Temporarily ignores jitter this small random variable, the maximum retry interval sleep time by default Expectedsleep = 20s. The default retry count is 31, and the pause time between each connection to the cluster retry is:

[100,200,300,500,1000,2000,4000,10000,10000,10000,10000,20000,20000,...,20000]

This means that the client will retry 30 times within 448s and then discard the connection to the cluster.

Client parameter Optimization Practice

Obviously, according to the second and third parts of the above, once the network jitter anomaly, the default worst case of a thread will have about 8min retry time, which will cause other threads to block the Regionlockobject this global lock.
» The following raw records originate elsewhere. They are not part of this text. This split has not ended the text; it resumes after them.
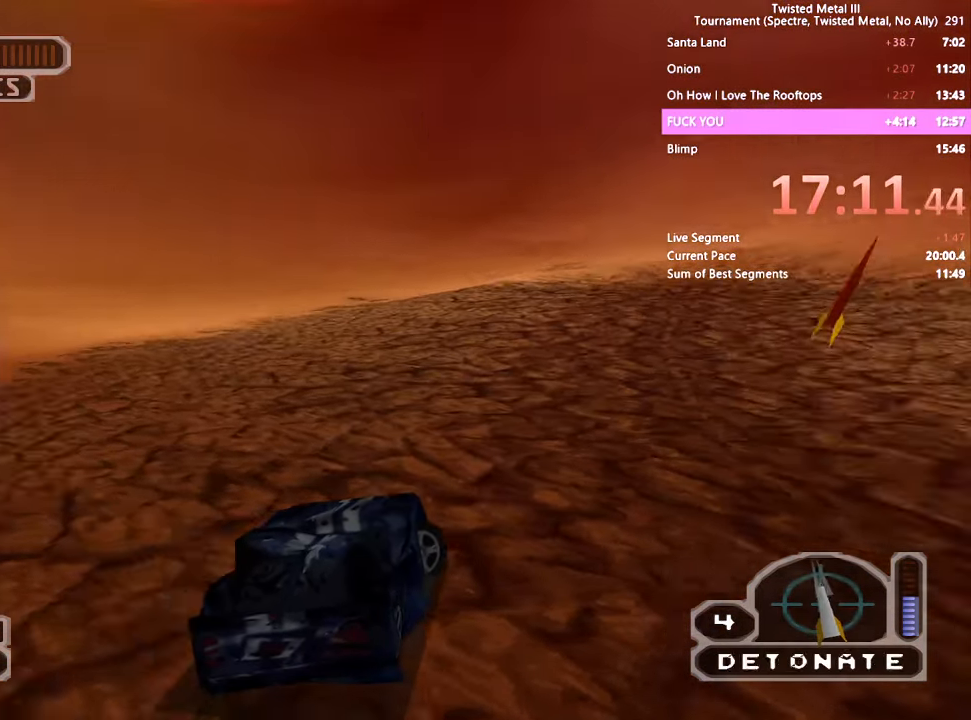
{"buttons": [], "left_stick": "center", "right_stick": "center", "events": [[350, "CROSS", "up"], [350, "SQUARE", "up"]]}
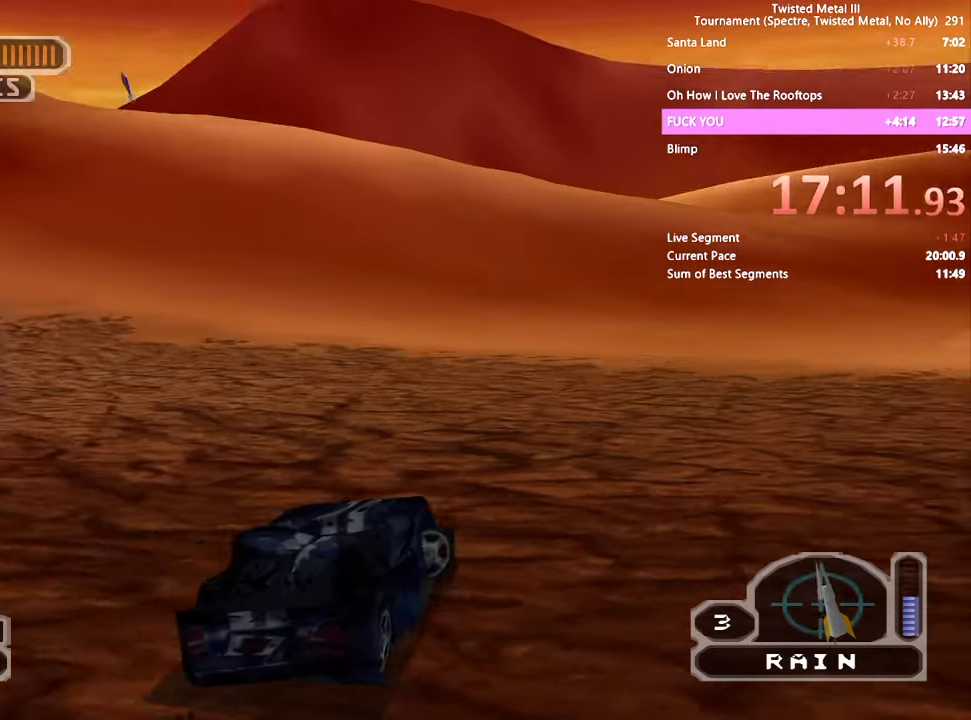
{"buttons": [], "left_stick": "center", "right_stick": "center", "events": [[100, "L2", "down"], [200, "L2", "up"]]}
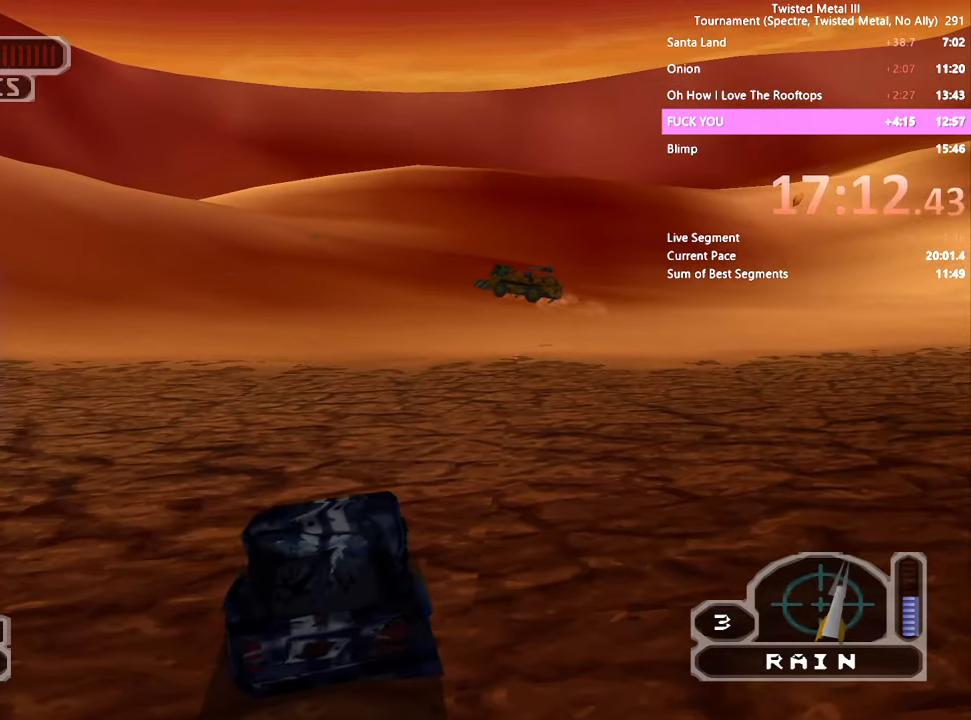
{"buttons": ["L2"], "left_stick": "center", "right_stick": "center", "events": [[17, "L2", "down"], [117, "L2", "up"], [400, "L2", "down"]]}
In order to build a more stable, low-latency hbase system, the client parameters need to be adjusted in addition to various adjustments to server-side parameters:

1. Hbase.client.pause: Default is 100, can be reduced to 20

2. Hbase.client.retries.number: Default is 31, can be reduced to 21

After the modification, the above algorithm can calculate the pause time between each connection cluster retry is:

[20,40,60,100,200,400,800,2000,2000,2000,2000,4000,4000,...,4000]

The client retries 20 times within 1min and then discards the connection to the cluster, which in turn gives the global lock to other threads to perform other requests.

Summarize

This article from a client exception, through the stack analysis, source tracking, reasonable inference, on the one hand, the sharing program to organize the location of the exception, on the one hand, the retry mechanism of HBase RPC and client parameter optimization. Finally, I hope to join you in embracing the advent of the big data era and hope that through our efforts we will be able to get to know hbase! More wonderful sharing please pay attention to NetEase Video Cloud official website (http://vcloud.163.com/) or NetEase video cloud official (vcloud163).


NetEase Video Cloud: HBase problem Diagnosis case A-client read-write blocking exception

Contact Us

The content source of this page is from Internet, which doesn't represent Alibaba Cloud's opinion; products and services mentioned on that page don't have any relationship with Alibaba Cloud. If the content of the page makes you feel confusing, please write us an email, we will handle the problem within 5 days after receiving your email.

If you find any instances of plagiarism from the community, please send an email to: info-contact@alibabacloud.com and provide relevant evidence. A staff member will contact you within 5 working days.

A Free Trial That Lets You Build Big!

Start building with 50+ products and up to 12 months usage for Elastic Compute Service

  • Sales Support

    1 on 1 presale consultation

  • After-Sales Support

    24/7 Technical Support 6 Free Tickets per Quarter Faster Response

  • Alibaba Cloud offers highly flexible support services tailored to meet your exact needs.